**Problem statement**
Instruction for the data below: set down exactly the lines from the line with "there are no" to the line with "to obtain a", inclusive, and no others.

** Records for processing follows **

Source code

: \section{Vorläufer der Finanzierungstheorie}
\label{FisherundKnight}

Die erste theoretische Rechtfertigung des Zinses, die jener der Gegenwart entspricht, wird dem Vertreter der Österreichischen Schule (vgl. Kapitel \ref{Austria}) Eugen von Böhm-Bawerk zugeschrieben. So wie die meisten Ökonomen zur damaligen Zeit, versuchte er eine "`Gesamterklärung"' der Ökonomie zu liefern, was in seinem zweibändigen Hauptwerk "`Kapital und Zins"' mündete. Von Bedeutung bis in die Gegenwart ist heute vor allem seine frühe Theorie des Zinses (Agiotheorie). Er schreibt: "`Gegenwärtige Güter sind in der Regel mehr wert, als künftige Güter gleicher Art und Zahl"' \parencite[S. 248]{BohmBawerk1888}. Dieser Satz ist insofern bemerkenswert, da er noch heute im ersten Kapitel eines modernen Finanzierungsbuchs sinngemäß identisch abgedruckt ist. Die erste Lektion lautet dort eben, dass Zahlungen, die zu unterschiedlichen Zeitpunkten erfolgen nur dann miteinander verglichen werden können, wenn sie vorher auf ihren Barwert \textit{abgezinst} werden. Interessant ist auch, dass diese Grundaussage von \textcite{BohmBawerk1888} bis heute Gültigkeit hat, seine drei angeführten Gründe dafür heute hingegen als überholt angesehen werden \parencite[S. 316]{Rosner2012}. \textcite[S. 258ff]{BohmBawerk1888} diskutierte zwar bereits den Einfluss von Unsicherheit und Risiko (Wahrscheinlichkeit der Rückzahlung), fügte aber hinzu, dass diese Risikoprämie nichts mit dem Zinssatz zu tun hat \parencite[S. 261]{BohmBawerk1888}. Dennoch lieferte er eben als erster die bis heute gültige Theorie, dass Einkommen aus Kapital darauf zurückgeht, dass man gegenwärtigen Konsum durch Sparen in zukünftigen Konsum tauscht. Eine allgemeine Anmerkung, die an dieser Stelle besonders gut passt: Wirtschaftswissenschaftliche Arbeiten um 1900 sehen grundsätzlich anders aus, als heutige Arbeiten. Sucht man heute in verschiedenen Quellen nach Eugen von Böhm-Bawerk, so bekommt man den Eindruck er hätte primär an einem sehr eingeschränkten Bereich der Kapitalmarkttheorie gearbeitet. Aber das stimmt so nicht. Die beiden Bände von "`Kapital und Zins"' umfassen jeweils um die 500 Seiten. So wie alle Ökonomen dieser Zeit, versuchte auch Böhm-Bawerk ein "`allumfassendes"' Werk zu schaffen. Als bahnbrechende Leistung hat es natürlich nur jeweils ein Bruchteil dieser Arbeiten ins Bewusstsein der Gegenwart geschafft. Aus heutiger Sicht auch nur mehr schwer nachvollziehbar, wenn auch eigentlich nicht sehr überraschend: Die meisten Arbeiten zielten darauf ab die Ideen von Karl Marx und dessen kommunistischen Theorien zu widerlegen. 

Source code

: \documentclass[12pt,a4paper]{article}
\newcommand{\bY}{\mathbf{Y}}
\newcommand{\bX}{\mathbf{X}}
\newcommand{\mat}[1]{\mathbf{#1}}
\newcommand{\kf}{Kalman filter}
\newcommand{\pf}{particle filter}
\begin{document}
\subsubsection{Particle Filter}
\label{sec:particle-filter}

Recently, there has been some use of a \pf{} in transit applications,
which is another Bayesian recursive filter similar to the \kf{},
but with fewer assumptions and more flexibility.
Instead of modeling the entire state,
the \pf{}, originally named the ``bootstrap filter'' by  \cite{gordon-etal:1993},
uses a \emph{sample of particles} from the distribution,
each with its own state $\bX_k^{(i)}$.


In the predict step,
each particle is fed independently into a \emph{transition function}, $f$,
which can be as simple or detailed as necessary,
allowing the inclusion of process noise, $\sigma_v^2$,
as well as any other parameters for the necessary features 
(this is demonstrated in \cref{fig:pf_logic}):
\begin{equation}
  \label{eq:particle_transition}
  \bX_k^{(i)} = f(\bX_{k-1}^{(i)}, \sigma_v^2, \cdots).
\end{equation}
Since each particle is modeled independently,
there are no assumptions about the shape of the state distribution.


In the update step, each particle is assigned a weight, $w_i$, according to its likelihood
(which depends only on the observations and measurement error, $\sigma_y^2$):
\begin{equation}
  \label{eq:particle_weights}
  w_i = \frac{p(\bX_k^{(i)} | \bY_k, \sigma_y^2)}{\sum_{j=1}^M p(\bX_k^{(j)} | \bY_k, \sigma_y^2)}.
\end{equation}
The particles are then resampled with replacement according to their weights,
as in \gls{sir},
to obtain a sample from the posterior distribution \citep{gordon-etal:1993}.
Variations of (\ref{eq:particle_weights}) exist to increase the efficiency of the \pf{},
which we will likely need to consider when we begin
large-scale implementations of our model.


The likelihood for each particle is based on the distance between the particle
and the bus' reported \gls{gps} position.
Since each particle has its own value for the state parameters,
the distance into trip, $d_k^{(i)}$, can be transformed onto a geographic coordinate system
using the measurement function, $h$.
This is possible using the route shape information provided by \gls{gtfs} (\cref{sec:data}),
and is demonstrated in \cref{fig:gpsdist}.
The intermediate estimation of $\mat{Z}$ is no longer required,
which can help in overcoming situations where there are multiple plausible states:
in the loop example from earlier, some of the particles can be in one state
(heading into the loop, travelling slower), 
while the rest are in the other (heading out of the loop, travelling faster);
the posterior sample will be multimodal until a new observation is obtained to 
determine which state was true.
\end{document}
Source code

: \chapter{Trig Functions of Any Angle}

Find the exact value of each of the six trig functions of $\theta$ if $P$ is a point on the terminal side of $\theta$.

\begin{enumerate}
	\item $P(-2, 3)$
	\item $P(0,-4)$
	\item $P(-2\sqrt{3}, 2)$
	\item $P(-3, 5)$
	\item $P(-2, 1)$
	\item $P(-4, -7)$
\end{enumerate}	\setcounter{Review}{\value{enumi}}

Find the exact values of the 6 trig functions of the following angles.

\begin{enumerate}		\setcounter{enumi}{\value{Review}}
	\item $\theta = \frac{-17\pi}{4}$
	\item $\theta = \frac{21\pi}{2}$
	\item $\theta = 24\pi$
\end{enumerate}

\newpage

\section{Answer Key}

** End of Records for processing **

**Task answer**
there are no assumptions about the shape of the state distribution.


In the update step, each particle is assigned a weight, $w_i$, according to its likelihood
(which depends only on the observations and measurement error, $\sigma_y^2$):
\begin{equation}
  \label{eq:particle_weights}
  w_i = \frac{p(\bX_k^{(i)} | \bY_k, \sigma_y^2)}{\sum_{j=1}^M p(\bX_k^{(j)} | \bY_k, \sigma_y^2)}.
\end{equation}
The particles are then resampled with replacement according to their weights,
as in \gls{sir},
to obtain a sample from the posterior distribution \citep{gordon-etal:1993}.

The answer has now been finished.